The medical staff later discovered he developed myocarditis, which he knew little about but quickly got up to speed on the seriousness of the condition that can be triggered by a virus. At its most severe, myocarditis can lead to sudden cardiac arrest and has been a documented cause of death for young, otherwise healthy athletes.
“At one point, they were hesitant that I would play again,” Roddick recalled. “They were scared to release me back into the game of football.”
Rest is all he could do for several months. He wasn't allowed to elevate his heart rate.
He spent most of his time going over game film. He studied Colorado games over and over. He watched the entire 2020 NFL season, too, paying close attention to the offensive line work of his two favorite NFL teams, the 49ers and the Raiders.
“Watching that, it made me miss football,” said Roddick, who also got into yoga while sidelined.
It wasn't until around June of last year when he was allowed to go on casual walks. It wasn’t until August 2021 that he was cleared to participate, and not until two weeks into the '21 season when he started to feel like himself again. Roddick started the final 10 games.
The 6-foot-4 Roddick has come a long way since he arrived at Colorado in January 2018. Back then, he weighed 385.6 pounds — a figure that shocked him (he was lifting and eating as he tried to bulk up for the college level).
“I was like, ‘Shoot. That’s nowhere near where I wanted to be,’” Roddick said.
That figure also motivated him.
These days, his current weight hovers around 305 pounds.

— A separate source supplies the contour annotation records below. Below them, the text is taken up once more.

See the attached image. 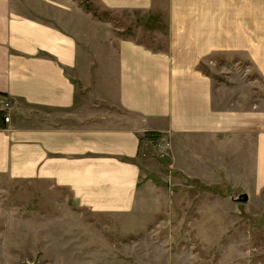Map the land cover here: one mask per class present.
I'll return each mask as SVG.
<instances>
[{"label":"crops","instance_id":"crops-1","mask_svg":"<svg viewBox=\"0 0 264 264\" xmlns=\"http://www.w3.org/2000/svg\"><path fill=\"white\" fill-rule=\"evenodd\" d=\"M91 1L162 12L167 47L116 33L82 0H0V173L66 190L92 212L129 211L159 164L146 133L176 151L229 130L252 144L263 190L264 0ZM218 54L235 58L222 90L208 72Z\"/></svg>","mask_w":264,"mask_h":264},{"label":"rangeland","instance_id":"rangeland-1","mask_svg":"<svg viewBox=\"0 0 264 264\" xmlns=\"http://www.w3.org/2000/svg\"><path fill=\"white\" fill-rule=\"evenodd\" d=\"M82 3L108 19L116 33L167 47L162 12ZM208 58V72L221 90L232 85L235 58ZM247 78L257 79L254 72ZM222 99L221 108H235ZM225 131L207 138L204 149L192 136L176 151L170 139L145 134L159 164L141 176L146 185L129 211L92 212L77 206L66 190L59 199L40 181L0 173V264H264V189L253 184V147L249 143L245 150ZM241 192L244 202L236 200Z\"/></svg>","mask_w":264,"mask_h":264},{"label":"built area","instance_id":"built-area-1","mask_svg":"<svg viewBox=\"0 0 264 264\" xmlns=\"http://www.w3.org/2000/svg\"><path fill=\"white\" fill-rule=\"evenodd\" d=\"M2 105H3V109L4 110H8V108L10 107V102L9 101H6V100H3L2 101ZM9 117L8 115H4L3 116V120L6 122L8 121ZM166 147H163L162 149H165Z\"/></svg>","mask_w":264,"mask_h":264},{"label":"water","instance_id":"water-1","mask_svg":"<svg viewBox=\"0 0 264 264\" xmlns=\"http://www.w3.org/2000/svg\"><path fill=\"white\" fill-rule=\"evenodd\" d=\"M237 201L244 202L247 200V195L245 192H241L239 196L236 198Z\"/></svg>","mask_w":264,"mask_h":264},{"label":"trees","instance_id":"trees-1","mask_svg":"<svg viewBox=\"0 0 264 264\" xmlns=\"http://www.w3.org/2000/svg\"><path fill=\"white\" fill-rule=\"evenodd\" d=\"M146 135L149 136V137H152L154 139L158 138V134H156V133H146Z\"/></svg>","mask_w":264,"mask_h":264}]
</instances>
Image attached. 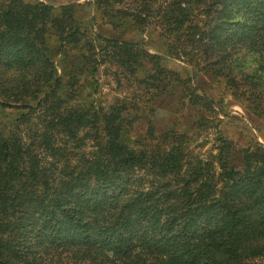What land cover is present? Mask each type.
Masks as SVG:
<instances>
[{
    "label": "trees",
    "instance_id": "trees-1",
    "mask_svg": "<svg viewBox=\"0 0 264 264\" xmlns=\"http://www.w3.org/2000/svg\"><path fill=\"white\" fill-rule=\"evenodd\" d=\"M93 3L110 36L78 21V3L0 0V109L21 111L0 131V264H264V147L218 135L203 159L156 127V98L217 103L131 41L156 31L168 57L263 118L264 0ZM54 51L77 74L59 78ZM104 65L125 96L81 103L78 76Z\"/></svg>",
    "mask_w": 264,
    "mask_h": 264
},
{
    "label": "rangeland",
    "instance_id": "rangeland-1",
    "mask_svg": "<svg viewBox=\"0 0 264 264\" xmlns=\"http://www.w3.org/2000/svg\"><path fill=\"white\" fill-rule=\"evenodd\" d=\"M26 2H42L53 7L78 3L80 10L76 17L87 29H93L104 36L111 33L103 26H93L91 18L98 15L93 0H24ZM133 42L140 41L141 45L150 53L161 57L162 63L167 68L178 72L182 77H190L194 84L207 95L213 98L215 107L207 114L200 112L197 108L182 107L179 98L167 99L156 98L150 105L154 109L153 122L160 129H172L179 134L189 138L187 145L189 151L203 159L216 153V138L218 135L229 139L237 147L244 148L254 145L264 147V117H258L251 112L244 110L231 96L227 94L223 83L215 79L207 70L194 68L190 62L176 60L166 55L162 46V39L156 31L133 37ZM54 62L57 75L64 81L72 73L77 74L80 64H71L64 60L54 51ZM113 66L104 65L99 68L93 79L88 75H79L78 85L83 87L80 98L76 99L83 104L92 103L101 108H107L117 98L125 96V92L119 91L110 73L114 71ZM71 73V74H70ZM96 83L98 84L95 90ZM96 91L95 93H93ZM179 100V101H178ZM21 111L0 109V131L8 133L13 122ZM203 119V122L199 123ZM199 121V122H198ZM199 124V126H198ZM146 128L145 122L139 121L133 129L134 136H140ZM133 176L141 177L142 173L137 172Z\"/></svg>",
    "mask_w": 264,
    "mask_h": 264
}]
</instances>
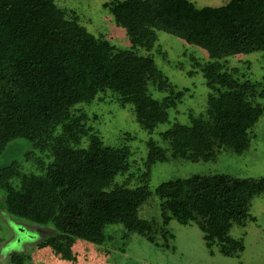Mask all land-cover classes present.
I'll return each mask as SVG.
<instances>
[{
  "label": "trees",
  "instance_id": "1",
  "mask_svg": "<svg viewBox=\"0 0 264 264\" xmlns=\"http://www.w3.org/2000/svg\"><path fill=\"white\" fill-rule=\"evenodd\" d=\"M106 6L127 30L130 48L95 35L56 0H0V154L10 141L25 138L33 148L27 153L50 159L37 157L40 173L22 171L19 160L0 167L2 210L53 226L45 243L66 258L76 239L102 243L112 223L159 244L158 234L174 236L167 228L172 219L197 223L206 244H217L225 255L242 251L243 240L230 230L247 219L252 197L264 191V177L216 173L163 181L156 188L163 220L157 226L139 215L152 195L148 172L135 187L114 182L129 170L131 148L105 144L73 108L111 91L122 106L132 104L145 130L168 121L169 108L185 90L176 89L151 55L163 30L207 50L211 59L199 66L213 91L205 113L160 133L165 144L148 140V167L170 158L214 159L223 147L244 152L264 113L253 99L264 97V82L236 77L226 60L264 51V0L201 7L192 0H112ZM151 84L170 94L154 97Z\"/></svg>",
  "mask_w": 264,
  "mask_h": 264
},
{
  "label": "rangeland",
  "instance_id": "2",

Not only that, but he’s bench pressing the same, along with feeling healthier and faster.
“On the field, it’s a different me,” Roddick said. “This offseason was the first time in three years where I’ve actually been able to get right and get correct in the weight room.”
This season, he’s sliding over to left guard after lining up on the right side in '21. The versatile Roddick can also play center if needed. Anything to protect quarterbacks Brendon Lewis or J.T. Shrout (the Buffaloes haven’t named a starter for the season opener) and open holes for tailback Alex Fontenot.
“He’s had an excellent camp, the best camp of all of our linemen," said coach Karl Dorrell, whose team is coming off a 4-8 season. "We’ve got a really good guy that’s a great example of what (hard work) looks like — how he trained, how he practices and prepares. So the young guys can follow the model of what he’s presented for us.”
No surprise he was picked as a captain, joining defensive end Terrance Lang, inside linebacker Quinn Perry and tight end Brady Russell.
“Truly an honor and a privilege,” Roddick said. “As a captain you must lead, inspire, and create solutions in order for your team to be successful.”